Условие задания — Кто, согласно фрагменту текста, привез известие о поездке Аси?

Фрагмент текста —
+--

Конечно, ты уже списалась с Асей и поражена этой сбывшейся несбыточностью не меньше моего. Ну что ты скажешь! Надо тебе еще знать, как она тут жила! И вдруг, в самое средоточье этой героической, без ропота отбивающейся от самой оскорбительной прозы борьбы за существование – такой сон, такая поездка! Это так исключительно, что от ее поездки я получил больше удовольствия, чем получил бы, отправься я сам. А ведь как я рвусь!.. И наверное, сама путешественница не испытала той радости, что я. – Как и с письмами, так и в остальном у меня с городом связь очень случайна. Известие это привез брат, да и то не сам говорил с ней по телефону, а соседи передали. Она звонила, отправляясь на вокзал!! Ведь вы съедетесь, странно даже спрашивать? У меня столько, наверно, промахов по отношенью к ней, что тот факт, что она меня не известила о поездке заблаговременно, при вероятной суматохе последних сборов, не стоит упоминанья. Ну что б я еще сделал? Что-нибудь м.б. передал? Умею ли я вообще это делать? Все равно, ей есть что рассказать и передать, если только избыточная, переливающаяся через край полнопробность встречи с тобой не вытеснит памяти о всех Мерзляковских и Волхонках. Каких несколько у ней будет дней: снова вполне сегодняшних, присущих всему сердцу, оглушительно настоящих! – Настолько не знаю ни адреса ее, ни обстоятельств поездки (кроме гаданий, которые тебе сообщал), что наконец и не уверен, не впустую ли радуюсь: м.б. не поняли и переврали. —
Вместе с этой новостью привезли из города и посылку из Мюнхена от сестры, Duineser Elegien, которых ведь я до нынешнего дня не знал.

+--

Исходные данные —
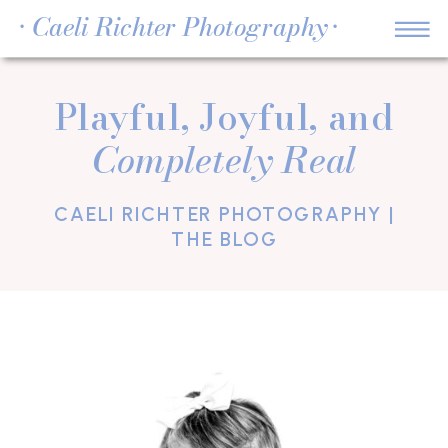
• Caeli Richter Photography •
Playful, Joyful, and
Completely Real
CAELI RICHTER PHOTOGRAPHY |
THE BLOG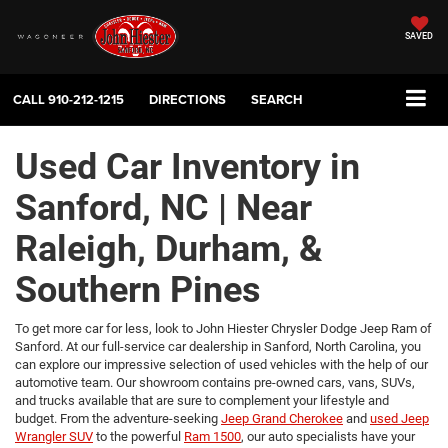
SAVED
CALL
910-212-1215
DIRECTIONS
SEARCH
Used Car Inventory in
Sanford, NC | Near
Raleigh, Durham, &
Southern Pines
To get more car for less, look to John Hiester Chrysler Dodge Jeep Ram of
Sanford. At our full-service car dealership in Sanford, North Carolina, you
can explore our impressive selection of used vehicles with the help of our
automotive team. Our showroom contains pre-owned cars, vans, SUVs,
and trucks available that are sure to complement your lifestyle and
budget. From the adventure-seeking
Jeep Grand Cherokee
and
used Jeep
Wrangler SUV
to the powerful
Ram 1500
, our auto specialists have your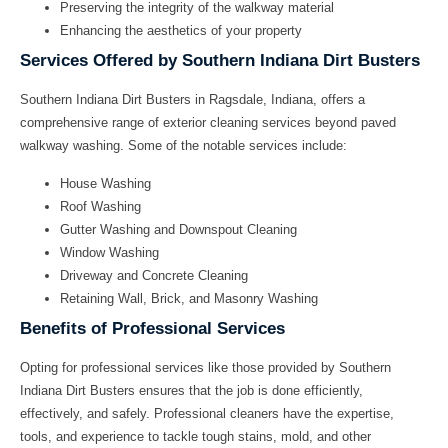
Preserving the integrity of the walkway material
Enhancing the aesthetics of your property
Services Offered by Southern Indiana Dirt Busters
Southern Indiana Dirt Busters
in Ragsdale, Indiana, offers a
comprehensive range of exterior cleaning services beyond paved
walkway washing. Some of the notable services include:
House Washing
Roof Washing
Gutter Washing and Downspout Cleaning
Window Washing
Driveway and Concrete Cleaning
Retaining Wall, Brick, and Masonry Washing
Benefits of Professional Services
Opting for professional services like those provided by
Southern
Indiana Dirt Busters
ensures that the job is done efficiently,
effectively, and safely. Professional cleaners have the expertise,
tools, and experience to tackle tough stains, mold, and other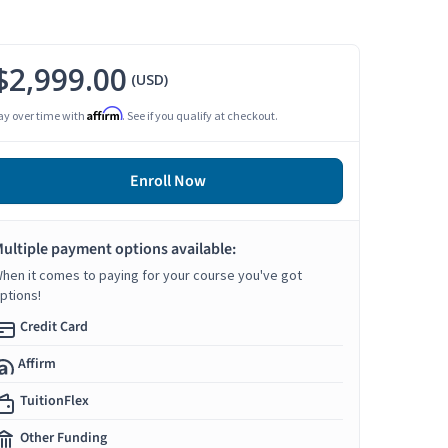
$2,999.00
(USD)
Affirm
ay over time with
. See if you qualify at checkout.
Enroll Now
ultiple payment options available:
hen it comes to paying for your course you've got
ptions!
Credit Card
Affirm
TuitionFlex
Other Funding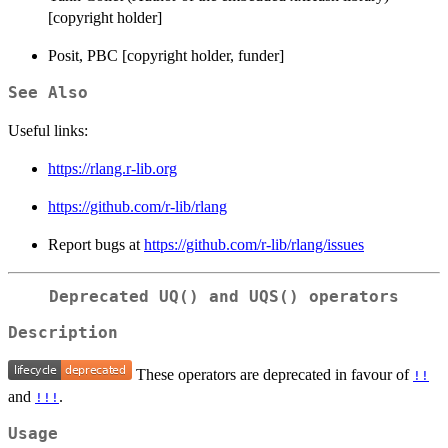
[copyright holder]
Posit, PBC [copyright holder, funder]
See Also
Useful links:
https://rlang.r-lib.org
https://github.com/r-lib/rlang
Report bugs at
https://github.com/r-lib/rlang/issues
Deprecated
UQ()
and
UQS()
operators
Description
These operators are deprecated in favour of
!!
and
.
!!!
Usage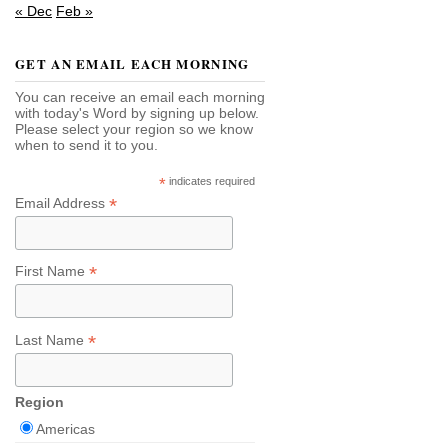
« Dec
Feb »
GET AN EMAIL EACH MORNING
You can receive an email each morning
with today's Word by signing up below.
Please select your region so we know
when to send it to you.
*
indicates required
*
Email Address
*
First Name
*
Last Name
Region
Americas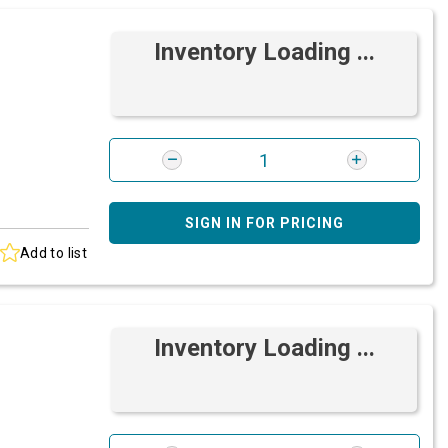
Inventory Loading ...
SIGN IN FOR PRICING
Add to list
Inventory Loading ...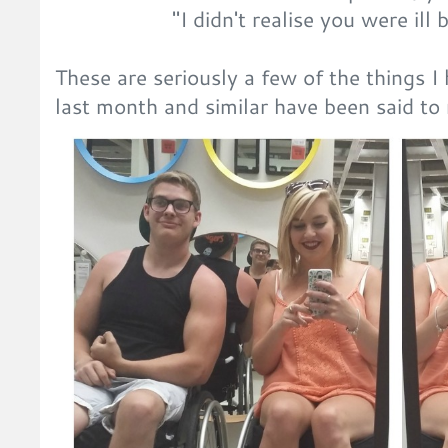
"I didn't realise you were ill
These are seriously a few of the things I
last month and similar have been said 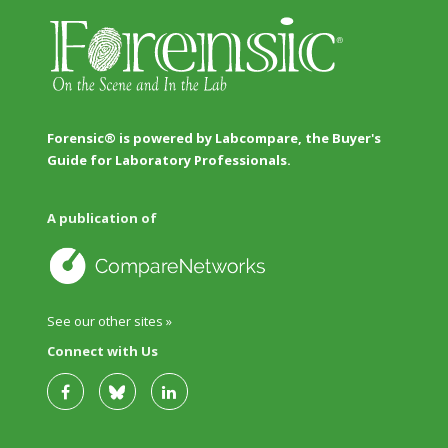
Forensic® is powered by Labcompare, the Buyer's
Guide for Laboratory Professionals.
A publication of
See our other sites »
Connect with Us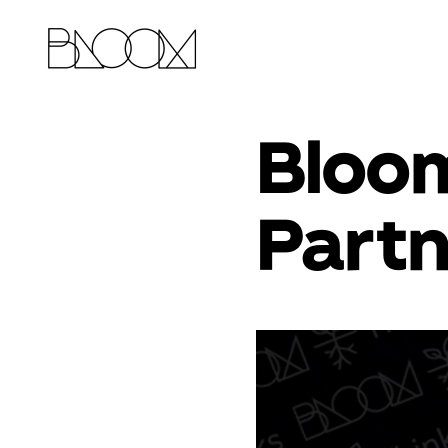
Bloom
Partn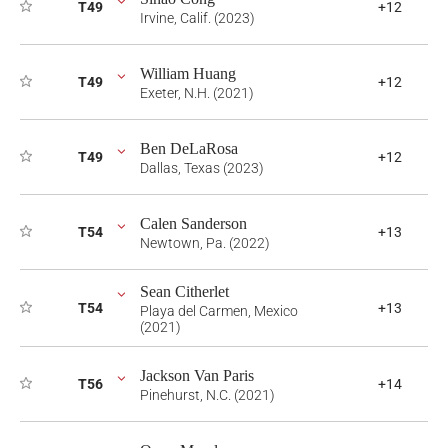
T49
+12
Irvine, Calif. (2023)
William Huang
T49
+12
Exeter, N.H. (2021)
Ben DeLaRosa
T49
+12
Dallas, Texas (2023)
Calen Sanderson
T54
+13
Newtown, Pa. (2022)
Sean Citherlet
T54
+13
Playa del Carmen, Mexico
(2021)
Jackson Van Paris
T56
+14
Pinehurst, N.C. (2021)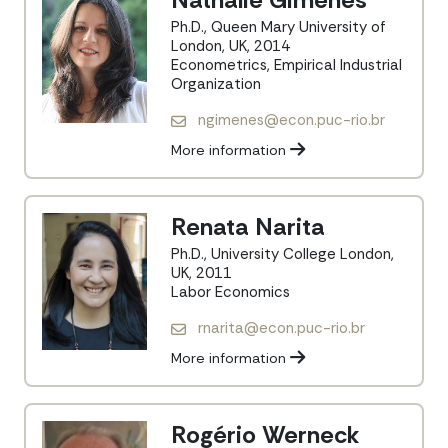
Ph.D., Queen Mary University of
London, UK, 2014
Econometrics, Empirical Industrial
Organization
ngimenes@econ.puc-rio.br
More information
Renata Narita
Ph.D., University College London,
UK, 2011
Labor Economics
rnarita@econ.puc-rio.br
More information
Rogério Werneck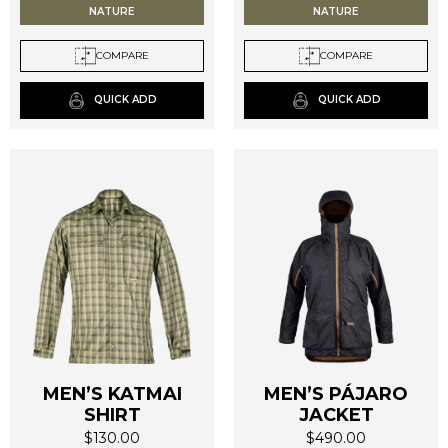
NATURE
NATURE
variants.
variants.
The
The
COMPARE
COMPARE
options
options
may
may
QUICK ADD
QUICK ADD
be
be
chosen
chosen
on
on
the
the
product
product
page
page
MEN’S KATMAI
MEN’S PÁJARO
SHIRT
JACKET
$
130.00
$
490.00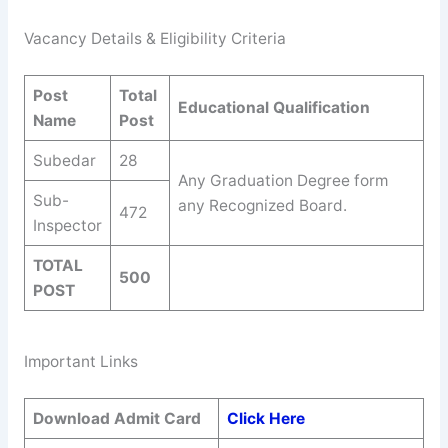
Vacancy Details & Eligibility Criteria
Post
Total
Educational Qualification
Name
Post
Subedar
28
Any Graduation Degree form
Sub-
any Recognized Board.
472
Inspector
TOTAL
500
POST
Important Links
Download Admit Card
Click Here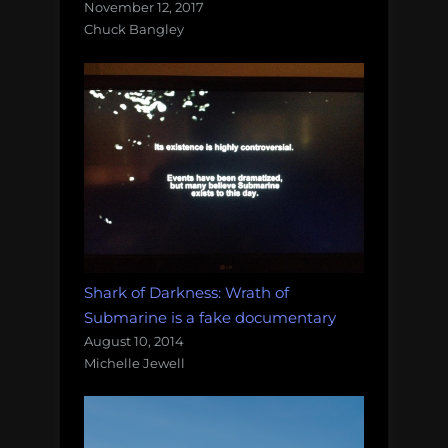
November 12, 2017
Chuck Bangley
Shark of Darkness: Wrath of
Submarine is a fake documentary
August 10, 2014
Michelle Jewell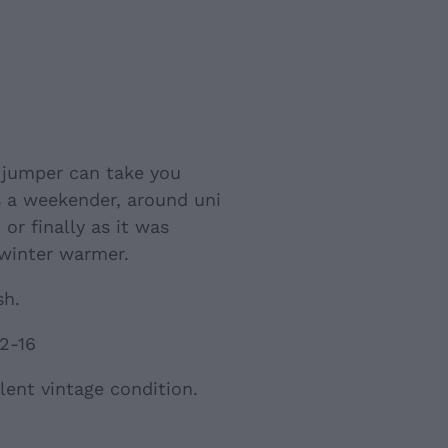
s jumper can take you
s a weekender, around uni
or finally as it was
 winter warmer.
sh.
12-16
lent vintage condition.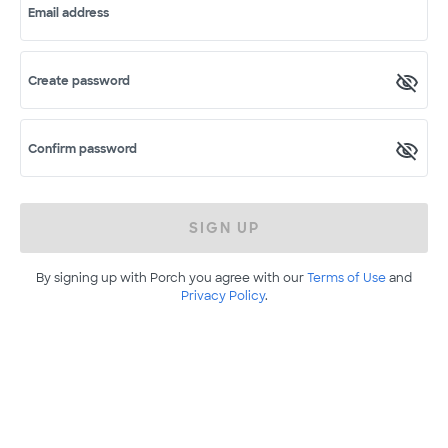
Email address
Create password
Confirm password
SIGN UP
By signing up with Porch you agree with our
Terms of Use
and
Privacy Policy
.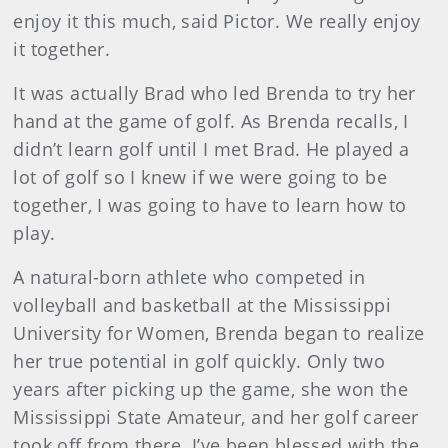
enjoy it this much, said Pictor. We really enjoy
it together.
It was actually Brad who led Brenda to try her
hand at the game of golf. As Brenda recalls, I
didn’t learn golf until I met Brad. He played a
lot of golf so I knew if we were going to be
together, I was going to have to learn how to
play.
A natural-born athlete who competed in
volleyball and basketball at the Mississippi
University for Women, Brenda began to realize
her true potential in golf quickly. Only two
years after picking up the game, she won the
Mississippi State Amateur, and her golf career
took off from there. I’ve been blessed with the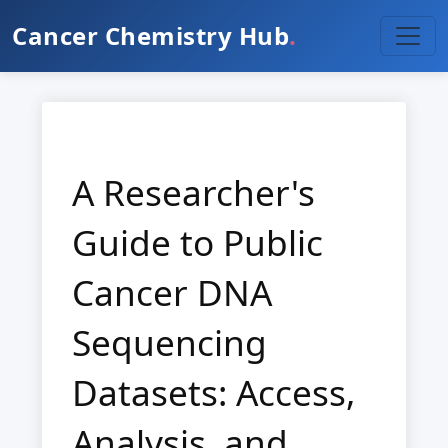
Cancer Chemistry Hub
.
A Researcher's
Guide to Public
Cancer DNA
Sequencing
Datasets: Access,
Analysis, and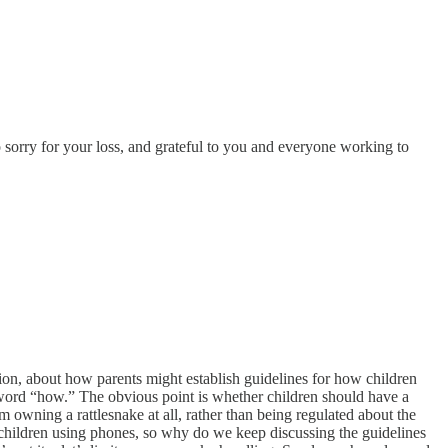
sorry for your loss, and grateful to you and everyone working to
ion, about how parents might establish guidelines for how children
e word “how.” The obvious point is whether children should have a
 owning a rattlesnake at all, rather than being regulated about the
 children using phones, so why do we keep discussing the guidelines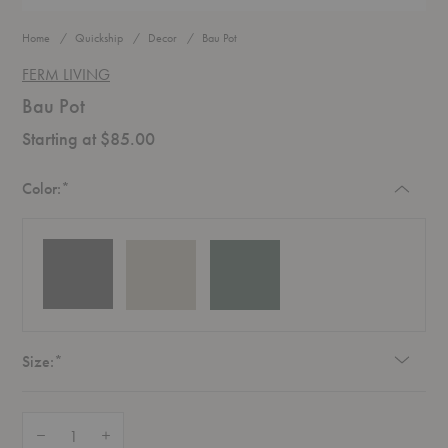
Home
Quickship
Decor
Bau Pot
FERM LIVING
Bau Pot
Starting at $85.00
Required
Color:
*
Required
Size:
*
Quantity:
Decrease Quantity of Bau Pot
Increase Quantity of Bau Pot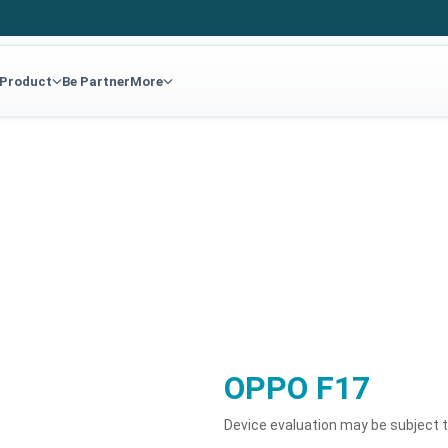
 Product
Be Partner
More
OPPO F17
Device evaluation may be subject 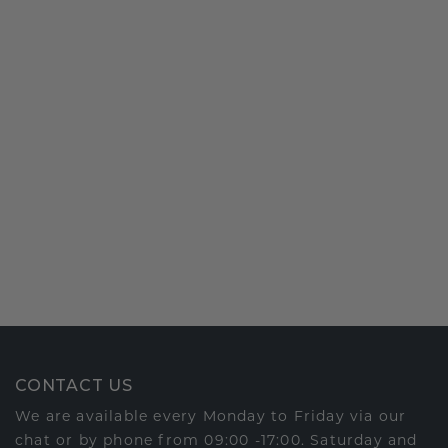
CONTACT US
We are available every Monday to Friday via our
chat or by phone from 09:00 -17:00. Saturday and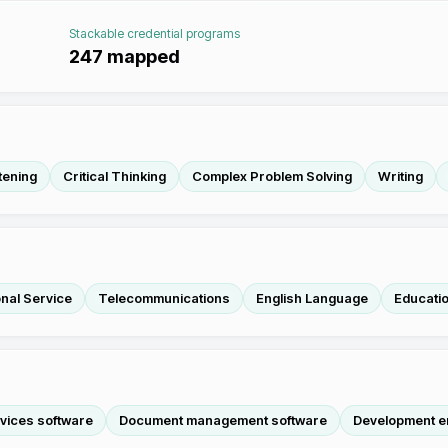
Stackable credential programs
247
mapped
tening
Critical Thinking
Complex Problem Solving
Writing
nal Service
Telecommunications
English Language
Educatio
rvices software
Document management software
Development e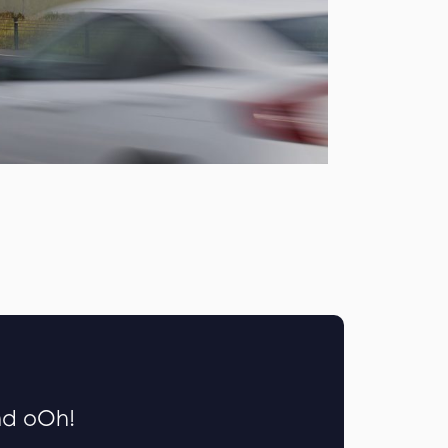
nd oOh!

+--

Решение задачи — Известие привез брат.